In part 2 we have seen some more advanced features like Conditions and Host Groups. We have also seen how we can run third party executables to automate your deployment as far as possible and to decrease the amount of manual and error prone labour as much as possible.
Still there are much more possibilities with BTDF which we did not discuss. For example, you can also use it to create virtual directories, deploy SSO settings, create EventLog Event Sources, create Registry keys etc. etc. etc..

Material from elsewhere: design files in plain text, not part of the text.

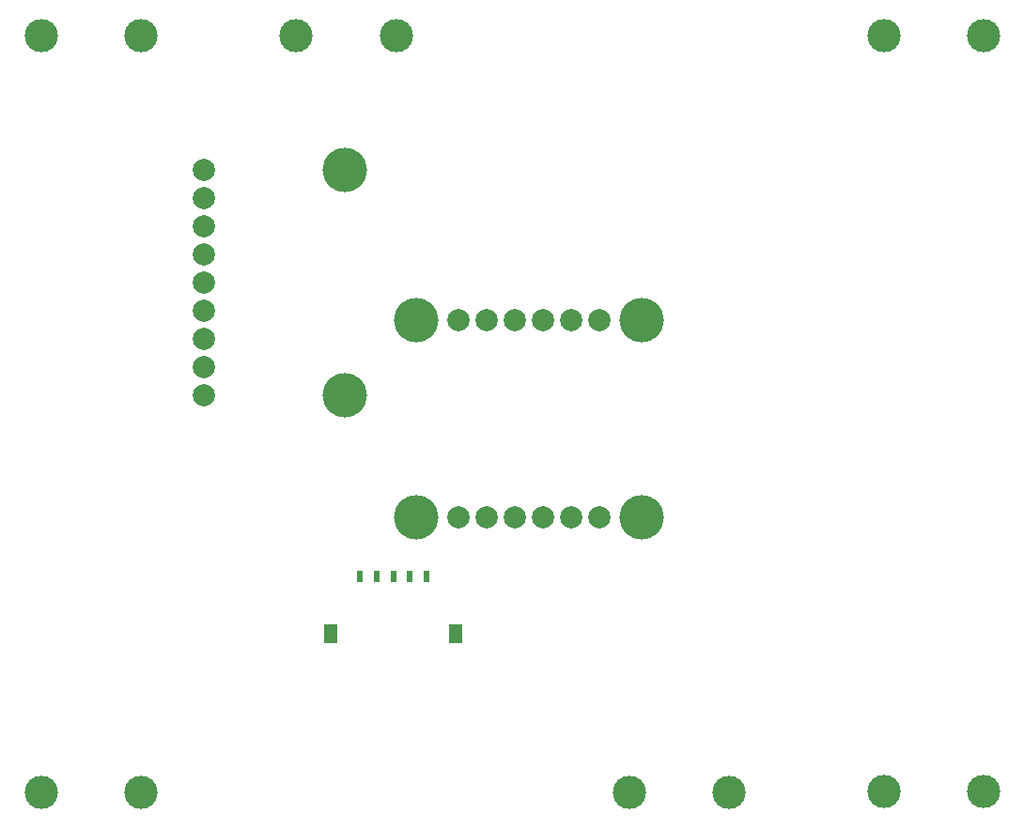
<source format=gbr>
%TF.GenerationSoftware,KiCad,Pcbnew,(5.1.10)-1*%
%TF.CreationDate,2022-05-08T17:14:08-07:00*%
%TF.ProjectId,solar-panel-side-Z,736f6c61-722d-4706-916e-656c2d736964,1.0*%
%TF.SameCoordinates,Original*%
%TF.FileFunction,Soldermask,Bot*%
%TF.FilePolarity,Negative*%
%FSLAX46Y46*%
G04 Gerber Fmt 4.6, Leading zero omitted, Abs format (unit mm)*
G04 Created by KiCad (PCBNEW (5.1.10)-1) date 2022-05-08 17:14:08*
%MOMM*%
%LPD*%
G01*
G04 APERTURE LIST*
%ADD10C,2.000000*%
%ADD11C,4.000000*%
%ADD12R,1.250000X1.800000*%
%ADD13R,0.600000X1.000000*%
%ADD14C,3.000000*%
G04 APERTURE END LIST*
D10*
%TO.C,U4*%
X147190000Y-76610000D03*
X144650000Y-76610000D03*
D11*
X140840000Y-76610000D03*
D10*
X157350000Y-76610000D03*
D11*
X161160000Y-76610000D03*
D10*
X154810000Y-76610000D03*
X152270000Y-76610000D03*
X149730000Y-76610000D03*
D11*
X161160000Y-94390000D03*
D10*
X154810000Y-94390000D03*
X152270000Y-94390000D03*
X157350000Y-94390000D03*
X144650000Y-94390000D03*
X147190000Y-94390000D03*
X149730000Y-94390000D03*
D11*
X140840000Y-94390000D03*
%TD*%
D12*
%TO.C,J1*%
X133145001Y-104940000D03*
X144354999Y-104940000D03*
D13*
X135749999Y-99750000D03*
X137249999Y-99750000D03*
X138750001Y-99750000D03*
X140250000Y-99750000D03*
X141750000Y-99750000D03*
%TD*%
D10*
%TO.C,U5*%
X121650000Y-75790000D03*
X121650000Y-73250000D03*
X121650000Y-70710000D03*
X121650000Y-83410000D03*
X121650000Y-78330000D03*
X121650000Y-80870000D03*
D11*
X134350000Y-63090000D03*
X134350000Y-83410000D03*
D10*
X121650000Y-65630000D03*
X121650000Y-68170000D03*
X121650000Y-63090000D03*
%TD*%
D14*
%TO.C,SC5*%
X191952000Y-51008000D03*
X182952000Y-51008000D03*
%TD*%
%TO.C,SC4*%
X169000000Y-119250000D03*
X160000000Y-119250000D03*
%TD*%
%TO.C,SC6*%
X191952000Y-119172000D03*
X182952000Y-119172000D03*
%TD*%
%TO.C,SC3*%
X130000000Y-51000000D03*
X139000000Y-51000000D03*
%TD*%
%TO.C,SC2*%
X107006000Y-119250000D03*
X116006000Y-119250000D03*
%TD*%
%TO.C,SC1*%
X116006000Y-51008000D03*
X107006000Y-51008000D03*
%TD*%
M02*

</source>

It must be clear by now that the BizTalk Deployment Framework is a very powerful framework that can be used with straight forward to complex deployments. So when you are already familiar with the framework and are using it for the deployment of standard BizTalk artefacts, why not expand your experience with BTDF and start deploying less common artefacts like SQL scripts. When you do that properly, your BizTalk Administrator might become your new best friend!